第185話 特別試合5



「あっ。僕、もう一回、動ける。まだ自分の行動が残ってた」

「かーくん! もう五千万とかケチなこと言ってるな! 億だ。億で行け」


 と、そのときだ。

 巨大化したテディーキングが暴れだす。


「く、クマりん! そっちは敵だよ? 早く正気に戻ってー?」

「ガオー!」


 ダメだ。聞こえてない。

 ワレスさんを守るつもりだ。


「そうか。傭兵呼びは全体攻撃だ。だから、さっきの五千万攻撃、クマりんが大半、ダメージを請け負ったんだ」

「かーくん。急げ! クマがあばれてる」

「わかった。小切手を切る。一億円!」


 再度、大軍がやってくる。あばれるクマめがけて突進だ。あのキングたちが合体したメガキング状態だと、HPはマックスに達するみたいだ。つまり、約十万。


 すでに、ケロちゃんは失神。

 クマりんとワレスさんで一億ダメージをわけあう。ということは、ワレスさんは五千万ダメージを受けるはず。なんだけど、そのうちクリティカルしか効かない。


 一千万のとき、五千ダメージを受けてたよね。五千万なら、単純に考えて五倍の二万五千ダメージ……。

 ん? 最大HPが約六万六千ってことは、二万五千だと……足りてない?


 えーと、最初のターンに小切手を切るで五千、次に猛が二千を与えた。ぽよちゃんが五百くらい。


 で、二ターンめで猛が八千。

 小切手を切るを五千万ずつで二回やったけど、最初はケロちゃんもいたから、ワレスさんにかかるダメージは三分の一。多めにとっても、一万ダメージ。次の五千万のときには、ケロちゃんはダウンしてるから、二万五千ダメージか。

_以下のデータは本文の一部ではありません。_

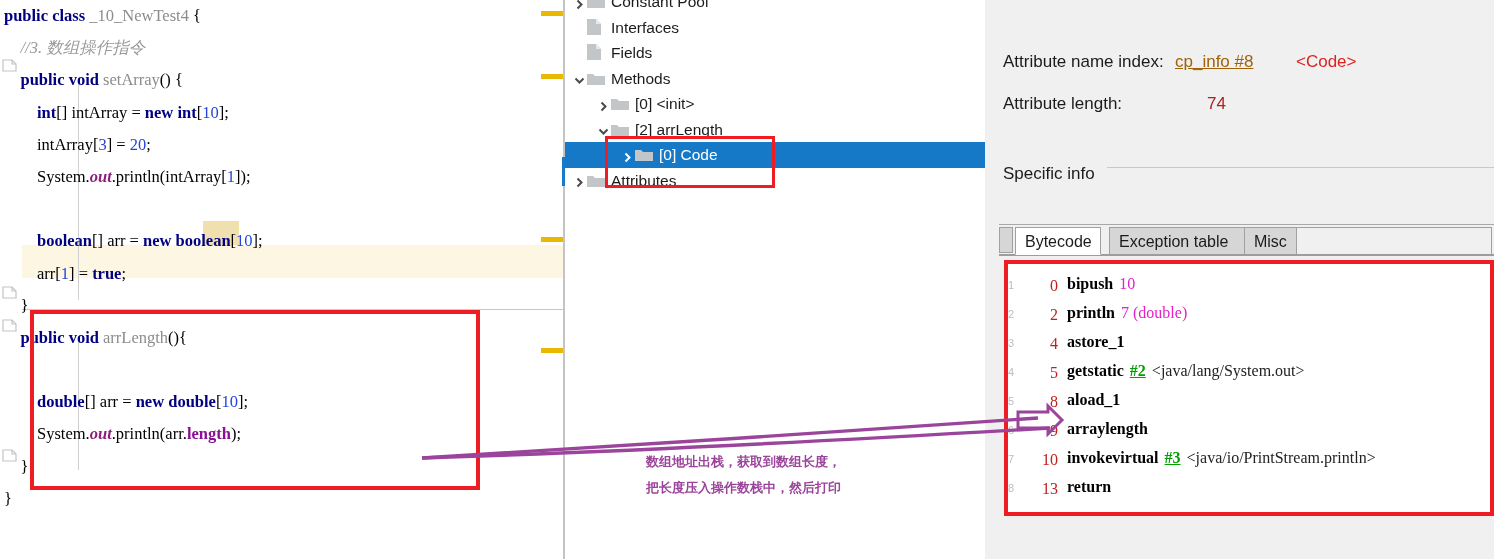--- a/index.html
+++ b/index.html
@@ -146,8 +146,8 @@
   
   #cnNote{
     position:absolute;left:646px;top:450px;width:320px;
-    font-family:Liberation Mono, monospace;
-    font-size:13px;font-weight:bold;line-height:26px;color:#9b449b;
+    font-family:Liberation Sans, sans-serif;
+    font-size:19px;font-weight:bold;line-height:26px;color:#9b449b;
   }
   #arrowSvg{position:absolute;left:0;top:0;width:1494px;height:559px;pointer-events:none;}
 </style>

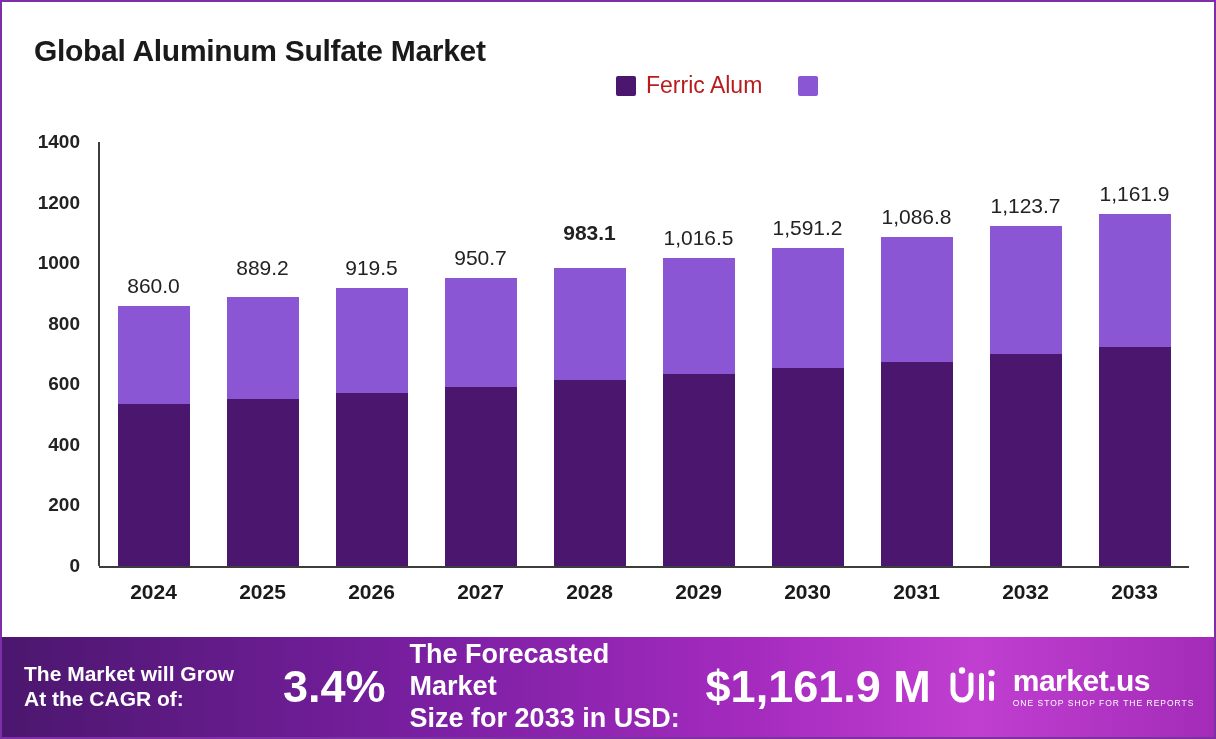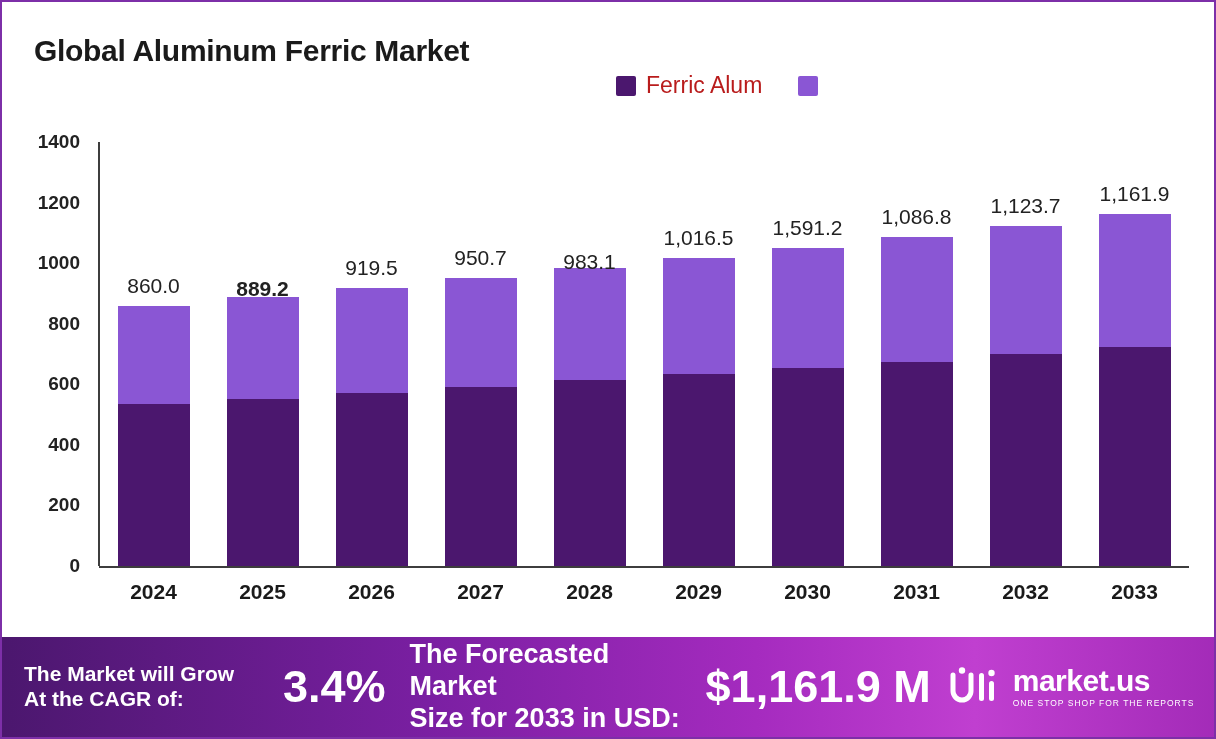--- a/index.html
+++ b/index.html
@@ -173,7 +173,7 @@
 
   <div class="chart-area">
 
-    <div class="title">Global Aluminum Ferric Market</div>
+    <div class="title">Global Aluminum Sulfate Market</div>
 
     <div class="legend">
       <div class="legend-item">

 えーと、ここまでの合計が五万とんで五百。次に二万五千行けば……あっ! 足りる! 七万五千超えるぞ。


「今度こそ、行けるんじゃない?」


 僕は期待しながら見つめた。

 だけど——


「ああっ! 立ってる!」

「立ってるなぁ……」


 いやぁ、憧れの英雄とは言いつつ、強すぎて困惑したね。ドン引きだ。


「わかった。かーくん。『ふんばる』だよ」

「ああ。最大HP以上のダメージを受けても、HP1だけ残して、戦闘不能にならず持ちこたえるって技だね」


 ということは、今、ワレスさんはHP1!

 蘭さんの攻撃があたれば、確実にダウンだ!


 蘭さんがムチをかまえた。

 いや、ムチはやめたぞ。ワレスさんがクリティカル以外きかないって、蘭さんも気づいたのかな?


「燃えつきろ〜!」


 HP1なのに。

 燃えろ〜でも倒れるのに。

 念には念を押して、最上位魔法を使ってきたか。蘭さん、なかなかに容赦ない。


 最後は勇者の燃えつきろでキマるのかぁ——と、僕は思っていた。

 でも、キッと顔をあげたワレスさんがにらんだとたんだ。大きな火球がはねかえった。アンドーくんにあたる。


「アッツ……」

「ごめんなさい」

「ヘッチャラさでも、カウンターのやつはダメージになるだね」

「そうみたいですね」


 なんで、はねたんだろう?

 ワレスさんも反射カウンター? でも、それなら、これまでの攻撃も全部、はねかえされてたよね?


「かーくん。さっきのミラーアイズってやつ。自分とパーティーにかけられた魔法をはねかえすぞ」

「うう……」


 バランはもう一度『みんな、ヘッチャラさ〜』を使うのか? それとも、攻撃か?

 ワレスさんのHPは1だ。でも、彼に順番をまわしたら、絶対に全回復されてしまうぞ?


 しばらく、バランは蘭さんと相談していた。


「みんな、ヘッチャラさ〜」


 手堅てがたく来たか。蘭さんらしい。

 次のターンを持ちこたえて、僕の傭兵呼びがもっと高額になることを期待したんだな。


 よし。次こそは。

 でも、ワレスさんのターン、今度は乗りきれるかな……。